Spark Therapeutics, a spinout of Children’s Hospital of Philadelphia, will team up with Genable Technologies to develop Genable’s lead therapeutic GT038, a gene therapy designed to treat rhodopsin-linked autosomal dominant retinitis pigmentosa (RHO adRP). 

The value of the collaboration was not disclosed, though the companies did say Spark will receive milestone payments and royalties on future sales of GT038, as well as near-term revenue from the manufacture and supply of product.

Under their collaboration agreement, Genable will license adeno-associated virus (AAV) vector manufacturing patents from Spark, which in return will serve as exclusive manufacturer of GT038 and provide development advice and expertise to Genable to help in ongoing development of the gene therapy.

GT038 uses AAV vectors with an established safety and efficacy profile to deliver RNA interference (RNAi) molecules to suppress the expression of faulty and normal copies of RHO and restore normal gene expression. GT038 has been granted orphan drug designation in both the U.S. and Europe.

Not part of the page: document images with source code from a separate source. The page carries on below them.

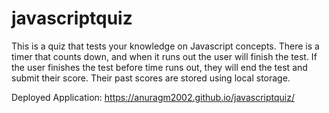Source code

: # javascriptquiz

This is a quiz that tests your knowledge on Javascript concepts.
There is a timer that counts down, and when it runs out the user will finish the test.
If the user finishes the test before time runs out, they will end the test and submit their score.
Their past scores are stored using local storage. 

Deployed Application: https://anuragm2002.github.io/javascriptquiz/
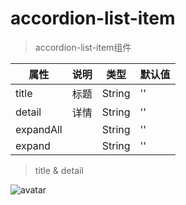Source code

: # accordion-list-item

> accordion-list-item组件

| 属性    | 说明 | 类型 |默认值|
| ------ | ------ | ------ |------ |
| title  | 标题 | String |''|
| detail  | 详情 | String |''|
| expandAll  |  | String |''|
| expand  |  | String |''|

> title & detail  

![avatar](/img/accordion-list-item/title&detail.png)

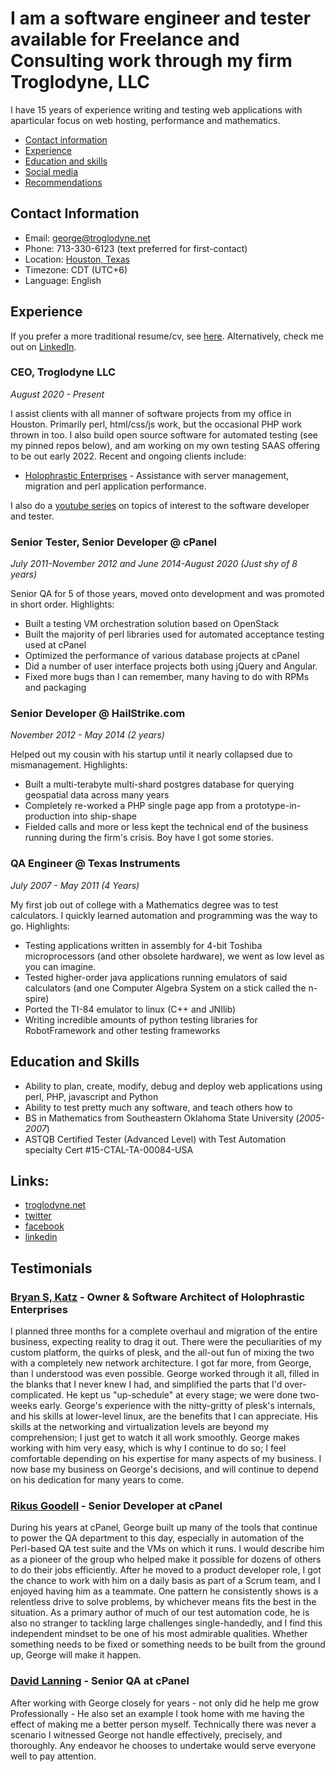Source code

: # I am a software engineer and tester available for Freelance and Consulting work through my firm Troglodyne, LLC

I have 15 years of experience writing and testing web applications with aparticular focus on web hosting, performance and mathematics.

* [Contact information](#contact-information)
* [Experience](#experience)
* [Education and skills](#education-and-skills)
* [Social media](#links)
* [Recommendations](#testimonials)

## Contact Information

* Email: [george@troglodyne.net](mailto:george@troglodyne.net)
* Phone: 713-330-6123 (text preferred for first-contact)
* Location: [Houston, Texas](https://www.google.com/maps/place/Houston,+TX/@29.8159954,-95.9617495,9z/data=!3m1!4b1!4m5!3m4!1s0x8640b8b4488d8501:0xca0d02def365053b!8m2!3d29.7604267!4d-95.3698028?hl=en)
* Timezone: CDT (UTC+6)
* Language: English

## Experience

If you prefer a more traditional resume/cv, see [here](https://troglodyne.net/about/george/resume).
Alternatively, check me out on [LinkedIn](https://www.linkedin.com/in/george-baugh-9050555/).

### CEO, Troglodyne LLC
_August 2020 - Present_

I assist clients with all manner of software projects from my office in Houston.  Primarily perl, html/css/js work, but the occasional PHP work thrown in too.
I also build open source software for automated testing (see my pinned repos below), and am working on my own testing SAAS offering to be out early 2022.
Recent and ongoing clients include:

- [Holophrastic Enterprises](https://holophrasticenterprises.com) - Assistance with server management, migration and perl application performance.

I also do a [youtube series](https://www.youtube.com/channel/UCFvN_fLAzWiFdAKjj9DjEyw/videos) on topics of interest to the software developer and tester.

### Senior Tester, Senior Developer @ cPanel
_July 2011-November 2012 and June 2014-August 2020 (Just shy of 8 years)_

Senior QA for 5 of those years, moved onto development and was promoted in short order.
Highlights:

* Built a testing VM orchestration solution based on OpenStack
* Built the majority of perl libraries used for automated acceptance testing used at cPanel
* Optimized the performance of various database projects at cPanel
* Did a number of user interface projects both using jQuery and Angular.
* Fixed more bugs than I can remember, many having to do with RPMs and packaging

### Senior Developer @ HailStrike.com
_November 2012 - May 2014 (2 years)_

Helped out my cousin with his startup until it nearly collapsed due to mismanagement.
Highlights:

* Built a multi-terabyte multi-shard postgres database for querying geospatial data across many years
* Completely re-worked a PHP single page app from a prototype-in-production into ship-shape
* Fielded calls and more or less kept the technical end of the business running during the firm's crisis.  Boy have I got some stories.

### QA Engineer @ Texas Instruments
_July 2007 - May 2011 (4 Years)_

My first job out of college with a Mathematics degree was to test calculators.  I quickly learned automation and programming was the way to go.
Highlights:

* Testing applications written in assembly for 4-bit Toshiba microprocessors (and other obsolete hardware), we went as low level as you can imagine.
* Tested higher-order java applications running emulators of said calculators (and one Computer Algebra System on a stick called the n-spire)
* Ported the TI-84 emulator to linux (C++ and JNIlib)
* Writing incredible amounts of python testing libraries for RobotFramework and other testing frameworks

## Education and Skills
* Ability to plan, create, modify, debug and deploy web applications using perl, PHP, javascript and Python
* Ability to test pretty much any software, and teach others how to
* BS in Mathematics from Southeastern Oklahoma State University (_2005-2007_)
* ASTQB Certified Tester (Advanced Level) with Test Automation specialty Cert #15-CTAL-TA-00084-USA

## Links:

- [troglodyne.net](https://troglodyne.net)
- [twitter](https://twitter.com/troglodyne)
- [facebook](https://facebook.com/troglodyne)
- [linkedin](https://linkedin.com/company/74245728)

## Testimonials

### [Bryan S, Katz](https://holophrasticenterprises.com) - Owner & Software Architect of Holophrastic Enterprises

I planned three months for a complete overhaul and migration of the entire business, expecting reality to drag it out.
There were the peculiarities of my custom platform, the quirks of plesk, and the all-out fun of mixing the two with a completely new network architecture.
I got far more, from George, than I understood was even possible.
George worked through it all, filled in the blanks that I never knew I had, and simplified the parts that I'd over-complicated.  He kept us "up-schedule" at every stage;  we were done two-weeks early.
George's experience with the nitty-gritty of plesk's internals, and his skills at lower-level linux, are the benefits that I can appreciate.
His skills at the networking and virtualization levels are beyond my comprehension; I just get to watch it all work smoothly.
George makes working with him very easy, which is why I continue to do so; I feel comfortable depending on his expertise for many aspects of my business.
I now base my business on George's decisions, and will continue to depend on his dedication for many years to come.

### [Rikus Goodell](https://github.com/cpanelrikus) - Senior Developer at cPanel

During his years at cPanel, George built up many of the tools that continue to power the QA department to this day, especially in automation of the Perl-based QA test suite and the VMs on which it runs. I would describe him as a pioneer of the group who helped make it possible for dozens of others to do their jobs efficiently. After he moved to a product developer role, I got the chance to work with him on a daily basis as part of a Scrum team, and I enjoyed having him as a teammate. One pattern he consistently shows is a relentless drive to solve problems, by whichever means fits the best in the situation. As a primary author of much of our test automation code, he is also no stranger to tackling large challenges single-handedly, and I find this independent mindset to be one of his most admirable qualities. Whether something needs to be fixed or something needs to be built from the ground up, George will make it happen.

### [David Lanning](https://github.com/davehhpnet-zz) - Senior QA at cPanel

After working with George closely for years - not only did he help me grow Professionally - He also set an example I took home with me having the effect of making me a better person myself. Technically there was never a scenario I witnessed George not handle effectively, precisely, and thoroughly. Any endeavor he chooses to undertake would serve everyone well to pay attention.
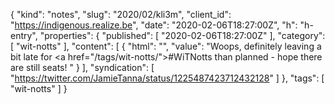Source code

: {
  "kind": "notes",
  "slug": "2020/02/kli3m",
  "client_id": "https://indigenous.realize.be",
  "date": "2020-02-06T18:27:00Z",
  "h": "h-entry",
  "properties": {
    "published": [
      "2020-02-06T18:27:00Z"
    ],
    "category": [
      "wit-notts"
    ],
    "content": [
      {
        "html": "",
        "value": "Woops, definitely leaving a bit late for <a href=\"/tags/wit-notts/\">#WiTNotts</a> than planned - hope there are still seats! "
      }
    ],
    "syndication": [
      "https://twitter.com/JamieTanna/status/1225487423712432128"
    ]
  },
  "tags": [
    "wit-notts"
  ]
}
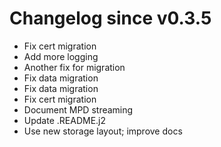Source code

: # Changelog since v0.3.5
- Fix cert migration 
- Add more logging 
- Another fix for migration 
- Fix data migration 
- Fix data migration 
- Fix cert migration 
- Document MPD streaming 
- Update .README.j2 
- Use new storage layout; improve docs 
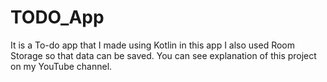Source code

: # TODO_App
It is a To-do app that I made using Kotlin in this app I also used Room Storage so that data can be saved. You can see explanation of this project on my YouTube channel.
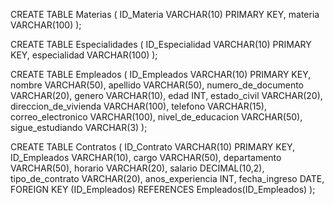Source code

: CREATE TABLE Materias (
    ID_Materia VARCHAR(10) PRIMARY KEY,
    materia VARCHAR(100)
);

CREATE TABLE Especialidades (
    ID_Especialidad VARCHAR(10) PRIMARY KEY,
    especialidad VARCHAR(100)
);

CREATE TABLE Empleados (
    ID_Empleados VARCHAR(10) PRIMARY KEY,
    nombre VARCHAR(50),
    apellido VARCHAR(50),
    numero_de_documento VARCHAR(20),
    genero VARCHAR(10),
    edad INT,
    estado_civil VARCHAR(20),
    direccion_de_vivienda VARCHAR(100),
    telefono VARCHAR(15),
    correo_electronico VARCHAR(100),
    nivel_de_educacion VARCHAR(50),
    sigue_estudiando VARCHAR(3)
);

CREATE TABLE Contratos (
    ID_Contrato VARCHAR(10) PRIMARY KEY,
    ID_Empleados VARCHAR(10),
    cargo VARCHAR(50),
    departamento VARCHAR(50),
    horario VARCHAR(20),
    salario DECIMAL(10,2),
    tipo_de_contrato VARCHAR(20),
    anos_experiencia INT,
    fecha_ingreso DATE,
    FOREIGN KEY (ID_Empleados) REFERENCES Empleados(ID_Empleados)
);

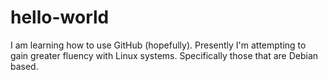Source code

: # hello-world
I am learning how to use GitHub (hopefully).
Presently I'm attempting to gain greater fluency with Linux systems. Specifically those that are Debian based.
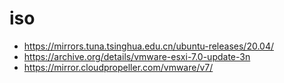 # iso

- https://mirrors.tuna.tsinghua.edu.cn/ubuntu-releases/20.04/
- https://archive.org/details/vmware-esxi-7.0-update-3n
- https://mirror.cloudpropeller.com/vmware/v7/
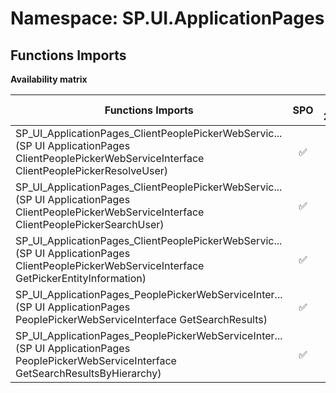 # Namespace: SP.UI.ApplicationPages

## Functions Imports

**Availability matrix**

Functions Imports | SPO | SP 2019 | SP 2016 | SP 2013
----------|:---:|:-------:|:-------:|:-------
<span title="SP_UI_ApplicationPages_ClientPeoplePickerWebServiceInterface_ClientPeoplePickerResolveUser">SP_UI_ApplicationPages_ClientPeoplePickerWebServic...</span> (SP UI ApplicationPages ClientPeoplePickerWebServiceInterface ClientPeoplePickerResolveUser) | ✅ | ✅ | ✅ | ✅
<span title="SP_UI_ApplicationPages_ClientPeoplePickerWebServiceInterface_ClientPeoplePickerSearchUser">SP_UI_ApplicationPages_ClientPeoplePickerWebServic...</span> (SP UI ApplicationPages ClientPeoplePickerWebServiceInterface ClientPeoplePickerSearchUser) | ✅ | ✅ | ✅ | ✅
<span title="SP_UI_ApplicationPages_ClientPeoplePickerWebServiceInterface_GetPickerEntityInformation">SP_UI_ApplicationPages_ClientPeoplePickerWebServic...</span> (SP UI ApplicationPages ClientPeoplePickerWebServiceInterface GetPickerEntityInformation) | ✅ | ✅ | ❌ | ❌
<span title="SP_UI_ApplicationPages_PeoplePickerWebServiceInterface_GetSearchResults">SP_UI_ApplicationPages_PeoplePickerWebServiceInter...</span> (SP UI ApplicationPages PeoplePickerWebServiceInterface GetSearchResults) | ✅ | ✅ | ✅ | ✅
<span title="SP_UI_ApplicationPages_PeoplePickerWebServiceInterface_GetSearchResultsByHierarchy">SP_UI_ApplicationPages_PeoplePickerWebServiceInter...</span> (SP UI ApplicationPages PeoplePickerWebServiceInterface GetSearchResultsByHierarchy) | ✅ | ✅ | ✅ | ✅
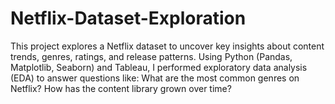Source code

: # Netflix-Dataset-Exploration
This project explores a Netflix dataset to uncover key insights about content trends, genres, ratings, and release patterns. Using Python (Pandas, Matplotlib, Seaborn) and Tableau, I performed exploratory data analysis (EDA) to answer questions like:  What are the most common genres on Netflix?  How has the content library grown over time?
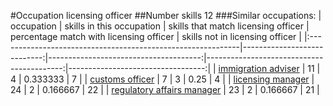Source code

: #Occupation licensing officer
##Number skills 12
###Similar occupations:
| occupation                                                  |   skills in this occupation |   skills that match licensing officer |   percentage match with licensing officer |   skills not in licensing officer |
|:------------------------------------------------------------|----------------------------:|--------------------------------------:|------------------------------------------:|----------------------------------:|
| [immigration adviser](immigration_adviser.md)               |                          11 |                                     4 |                                  0.333333 |                                 7 |
| [customs officer](customs_officer.md)                       |                           7 |                                     3 |                                  0.25     |                                 4 |
| [licensing manager](licensing_manager.md)                   |                          24 |                                     2 |                                  0.166667 |                                22 |
| [regulatory affairs manager](regulatory_affairs_manager.md) |                          23 |                                     2 |                                  0.166667 |                                21 |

“The collaboration with Spark provides an exciting opportunity to greatly expedite development of Genable's novel therapy targeted toward RHO-adRP,” Professor Jane Farrar, founder and director of Genable Technologies and a professor at Trinity College (Dublin), said in a statement.

RHO adRP is a debilitating form of inherited blindness resulting from any one of approximately 150 different mutations in the RHO gene. While developing individual therapies for so many mutations is practically impossible, Genable says its “suppression and replacement” therapeutic approach allows a single therapy to treat all of the mutations in a gene while still correcting the primary genetic defect. The suppression component eliminates the target mRNA independent of the particular mutation present in the affected individual, while the replacement component supplies an mRNA encoding the wild type or normal protein.

According to Genable, RHO adRP affects approximately 1 in 30,000 people and represents an already identified and potentially treatable population of around 30,000 patients in the U.S. and Europe. Genable estimates the market opportunity for GT038 in the RHO adRP subtype to be over $500 million.

Genable says its plans to develop other gene therapies for a number of other adRP subtypes.

With $50 million committed by CHOP, Spark has set out to develop, then deliver multiple one-time gene therapy products for debilitating diseases, through a founding team that grew from CHOP’s Center for Cellular and Molecular Therapeutics (CCMT) from its 2004 inception into a recognized center of gene therapy innovation in research, translation, and manufacturing.

Spark's lead drug candidate is a gene therapy for RPE65-related blindness that is now in Phase III clinical trials. The company says the RPE65 therapy has the potential to be the first approved gene therapy in the U.S., and the first treatment to address the significant unmet needs of patients living with blindness due to inherited retinal dystrophies. Spark also has a Phase I/II program in hemophilia B, and preclinical programs to address neurodegenerative diseases and other inherited retinal dystrophies and hematologic disorders.